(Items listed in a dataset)
- Opening Delimiter -

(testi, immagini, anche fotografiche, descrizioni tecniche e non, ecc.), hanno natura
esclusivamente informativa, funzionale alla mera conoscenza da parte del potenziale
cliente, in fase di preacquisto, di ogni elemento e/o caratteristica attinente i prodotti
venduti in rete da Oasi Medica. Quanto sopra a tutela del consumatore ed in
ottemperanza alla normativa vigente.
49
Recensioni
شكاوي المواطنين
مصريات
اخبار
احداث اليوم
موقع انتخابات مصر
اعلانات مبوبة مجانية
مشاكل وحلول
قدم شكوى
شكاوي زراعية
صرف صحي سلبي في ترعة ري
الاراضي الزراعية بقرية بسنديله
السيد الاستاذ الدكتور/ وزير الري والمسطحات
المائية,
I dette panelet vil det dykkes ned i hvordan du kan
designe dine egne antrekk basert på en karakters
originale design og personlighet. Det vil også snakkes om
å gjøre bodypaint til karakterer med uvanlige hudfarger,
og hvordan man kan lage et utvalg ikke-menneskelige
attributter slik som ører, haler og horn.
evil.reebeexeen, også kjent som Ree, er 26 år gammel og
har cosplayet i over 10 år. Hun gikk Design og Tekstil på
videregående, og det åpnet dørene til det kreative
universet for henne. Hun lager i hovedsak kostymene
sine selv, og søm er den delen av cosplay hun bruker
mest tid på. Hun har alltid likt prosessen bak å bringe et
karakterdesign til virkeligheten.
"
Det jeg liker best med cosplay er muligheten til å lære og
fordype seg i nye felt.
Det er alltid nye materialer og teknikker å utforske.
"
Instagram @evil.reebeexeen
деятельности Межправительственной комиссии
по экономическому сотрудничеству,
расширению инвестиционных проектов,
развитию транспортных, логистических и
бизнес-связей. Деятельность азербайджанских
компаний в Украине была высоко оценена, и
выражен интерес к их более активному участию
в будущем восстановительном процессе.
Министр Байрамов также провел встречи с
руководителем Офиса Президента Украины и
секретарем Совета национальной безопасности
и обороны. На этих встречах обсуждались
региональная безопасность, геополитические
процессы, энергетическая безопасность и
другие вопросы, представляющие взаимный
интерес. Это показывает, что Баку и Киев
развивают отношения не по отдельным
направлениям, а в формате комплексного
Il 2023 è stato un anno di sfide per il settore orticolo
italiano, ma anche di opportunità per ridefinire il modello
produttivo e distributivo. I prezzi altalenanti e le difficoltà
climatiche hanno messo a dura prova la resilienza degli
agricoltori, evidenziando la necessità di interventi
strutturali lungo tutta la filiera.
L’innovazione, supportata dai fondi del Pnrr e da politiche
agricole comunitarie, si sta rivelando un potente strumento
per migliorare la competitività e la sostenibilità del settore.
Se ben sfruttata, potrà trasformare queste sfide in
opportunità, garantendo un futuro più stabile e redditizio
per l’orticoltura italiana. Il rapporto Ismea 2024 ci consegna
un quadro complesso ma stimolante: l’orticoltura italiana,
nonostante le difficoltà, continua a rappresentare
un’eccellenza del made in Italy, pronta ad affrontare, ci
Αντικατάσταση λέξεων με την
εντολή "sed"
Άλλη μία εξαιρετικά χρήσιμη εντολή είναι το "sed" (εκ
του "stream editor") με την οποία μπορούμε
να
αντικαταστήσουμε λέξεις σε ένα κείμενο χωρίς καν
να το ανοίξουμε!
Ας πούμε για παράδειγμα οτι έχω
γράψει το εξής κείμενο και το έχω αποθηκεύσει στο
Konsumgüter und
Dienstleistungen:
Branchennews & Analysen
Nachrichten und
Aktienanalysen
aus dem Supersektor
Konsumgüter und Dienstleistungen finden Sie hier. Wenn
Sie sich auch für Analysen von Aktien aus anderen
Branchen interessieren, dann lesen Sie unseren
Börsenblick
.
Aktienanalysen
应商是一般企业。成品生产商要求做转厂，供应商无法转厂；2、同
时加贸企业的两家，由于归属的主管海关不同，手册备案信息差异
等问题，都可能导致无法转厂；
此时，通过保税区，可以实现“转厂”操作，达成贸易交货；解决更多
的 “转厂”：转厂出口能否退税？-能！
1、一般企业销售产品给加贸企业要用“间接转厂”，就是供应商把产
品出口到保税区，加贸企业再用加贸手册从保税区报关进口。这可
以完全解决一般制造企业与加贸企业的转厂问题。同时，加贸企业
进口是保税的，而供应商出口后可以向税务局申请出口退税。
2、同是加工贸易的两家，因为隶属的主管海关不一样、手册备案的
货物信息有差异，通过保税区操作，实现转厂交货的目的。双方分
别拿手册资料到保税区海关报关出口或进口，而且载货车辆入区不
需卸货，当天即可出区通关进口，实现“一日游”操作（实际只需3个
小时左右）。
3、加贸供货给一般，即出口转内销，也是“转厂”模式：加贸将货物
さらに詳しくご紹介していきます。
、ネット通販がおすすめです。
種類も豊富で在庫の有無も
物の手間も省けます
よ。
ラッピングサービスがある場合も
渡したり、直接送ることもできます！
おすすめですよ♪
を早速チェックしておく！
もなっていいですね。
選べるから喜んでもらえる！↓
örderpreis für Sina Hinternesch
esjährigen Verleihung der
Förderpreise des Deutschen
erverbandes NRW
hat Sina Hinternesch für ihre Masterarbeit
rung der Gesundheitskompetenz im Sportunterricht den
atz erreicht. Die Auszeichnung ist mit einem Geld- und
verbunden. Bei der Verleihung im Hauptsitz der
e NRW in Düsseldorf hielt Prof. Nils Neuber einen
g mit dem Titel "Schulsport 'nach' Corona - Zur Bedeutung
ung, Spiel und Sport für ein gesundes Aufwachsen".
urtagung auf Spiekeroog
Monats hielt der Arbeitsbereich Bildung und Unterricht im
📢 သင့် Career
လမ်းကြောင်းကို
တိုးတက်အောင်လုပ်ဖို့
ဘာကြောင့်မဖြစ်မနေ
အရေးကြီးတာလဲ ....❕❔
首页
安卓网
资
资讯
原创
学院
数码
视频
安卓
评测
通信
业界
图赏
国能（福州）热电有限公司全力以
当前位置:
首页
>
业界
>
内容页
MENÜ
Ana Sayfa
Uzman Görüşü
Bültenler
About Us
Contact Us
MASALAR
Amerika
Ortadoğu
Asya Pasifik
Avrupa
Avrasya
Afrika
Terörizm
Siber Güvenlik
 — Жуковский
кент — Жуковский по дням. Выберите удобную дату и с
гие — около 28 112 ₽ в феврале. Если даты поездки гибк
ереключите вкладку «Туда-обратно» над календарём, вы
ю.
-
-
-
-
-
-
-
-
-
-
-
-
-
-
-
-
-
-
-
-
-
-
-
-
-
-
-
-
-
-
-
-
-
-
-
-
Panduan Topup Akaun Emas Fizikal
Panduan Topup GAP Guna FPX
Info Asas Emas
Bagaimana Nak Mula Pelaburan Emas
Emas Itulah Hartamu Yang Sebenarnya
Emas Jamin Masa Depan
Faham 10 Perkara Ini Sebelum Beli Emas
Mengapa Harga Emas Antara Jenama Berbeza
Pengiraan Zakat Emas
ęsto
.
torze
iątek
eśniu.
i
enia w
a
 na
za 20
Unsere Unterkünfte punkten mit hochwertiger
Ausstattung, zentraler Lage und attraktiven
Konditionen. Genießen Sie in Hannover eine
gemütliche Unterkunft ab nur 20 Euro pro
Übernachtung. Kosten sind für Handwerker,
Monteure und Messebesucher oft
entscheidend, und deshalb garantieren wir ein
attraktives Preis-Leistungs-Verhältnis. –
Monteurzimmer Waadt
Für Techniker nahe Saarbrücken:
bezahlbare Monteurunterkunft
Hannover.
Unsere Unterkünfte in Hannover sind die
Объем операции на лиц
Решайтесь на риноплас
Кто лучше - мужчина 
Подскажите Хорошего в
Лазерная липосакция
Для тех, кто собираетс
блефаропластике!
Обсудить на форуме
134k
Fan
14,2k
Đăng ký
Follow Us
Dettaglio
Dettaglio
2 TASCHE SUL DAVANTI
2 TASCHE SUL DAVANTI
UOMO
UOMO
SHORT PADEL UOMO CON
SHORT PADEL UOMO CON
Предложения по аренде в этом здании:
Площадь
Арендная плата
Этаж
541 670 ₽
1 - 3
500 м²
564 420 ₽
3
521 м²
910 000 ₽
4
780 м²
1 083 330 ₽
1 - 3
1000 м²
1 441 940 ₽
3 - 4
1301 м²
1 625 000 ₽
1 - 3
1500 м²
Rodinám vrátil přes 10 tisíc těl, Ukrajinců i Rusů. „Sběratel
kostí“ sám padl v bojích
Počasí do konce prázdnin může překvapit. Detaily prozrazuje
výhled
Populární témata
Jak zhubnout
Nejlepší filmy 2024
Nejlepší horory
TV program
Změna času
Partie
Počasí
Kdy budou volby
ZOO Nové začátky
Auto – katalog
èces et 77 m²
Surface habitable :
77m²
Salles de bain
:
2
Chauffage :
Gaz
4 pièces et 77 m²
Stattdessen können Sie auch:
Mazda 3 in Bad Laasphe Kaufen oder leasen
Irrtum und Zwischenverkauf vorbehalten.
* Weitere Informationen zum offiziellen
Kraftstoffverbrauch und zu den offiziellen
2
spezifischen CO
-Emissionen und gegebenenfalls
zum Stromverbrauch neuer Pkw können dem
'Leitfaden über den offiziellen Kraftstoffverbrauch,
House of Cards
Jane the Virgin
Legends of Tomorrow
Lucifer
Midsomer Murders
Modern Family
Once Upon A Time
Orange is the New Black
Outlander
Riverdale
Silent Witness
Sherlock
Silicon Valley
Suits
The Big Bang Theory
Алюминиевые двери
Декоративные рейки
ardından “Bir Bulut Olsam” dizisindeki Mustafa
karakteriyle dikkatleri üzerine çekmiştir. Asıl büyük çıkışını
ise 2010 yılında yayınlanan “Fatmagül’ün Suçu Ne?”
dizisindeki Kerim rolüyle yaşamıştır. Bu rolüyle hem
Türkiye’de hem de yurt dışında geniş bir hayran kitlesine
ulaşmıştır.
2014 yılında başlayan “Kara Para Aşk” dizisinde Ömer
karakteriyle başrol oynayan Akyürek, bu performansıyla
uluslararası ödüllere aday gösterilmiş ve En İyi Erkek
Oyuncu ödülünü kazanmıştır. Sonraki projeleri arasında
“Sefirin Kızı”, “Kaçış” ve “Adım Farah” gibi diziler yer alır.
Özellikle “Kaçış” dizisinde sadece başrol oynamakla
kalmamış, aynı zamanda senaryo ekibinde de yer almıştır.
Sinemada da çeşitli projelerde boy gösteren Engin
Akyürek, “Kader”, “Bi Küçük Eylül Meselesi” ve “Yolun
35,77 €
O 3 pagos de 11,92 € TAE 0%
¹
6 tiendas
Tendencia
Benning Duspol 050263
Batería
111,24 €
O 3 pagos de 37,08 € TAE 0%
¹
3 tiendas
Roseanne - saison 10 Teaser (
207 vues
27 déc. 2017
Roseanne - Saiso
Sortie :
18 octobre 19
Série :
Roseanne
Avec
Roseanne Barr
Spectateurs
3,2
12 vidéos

- Closing Delimiter -

* **Assignment**
Your response should hold the lines from the first line of the entries above through the line with "cliente, in fase", each retyped exactly, and nothing else.

* **Exercise output**
(testi, immagini, anche fotografiche, descrizioni tecniche e non, ecc.), hanno natura
esclusivamente informativa, funzionale alla mera conoscenza da parte del potenziale
cliente, in fase di preacquisto, di ogni elemento e/o caratteristica attinente i prodotti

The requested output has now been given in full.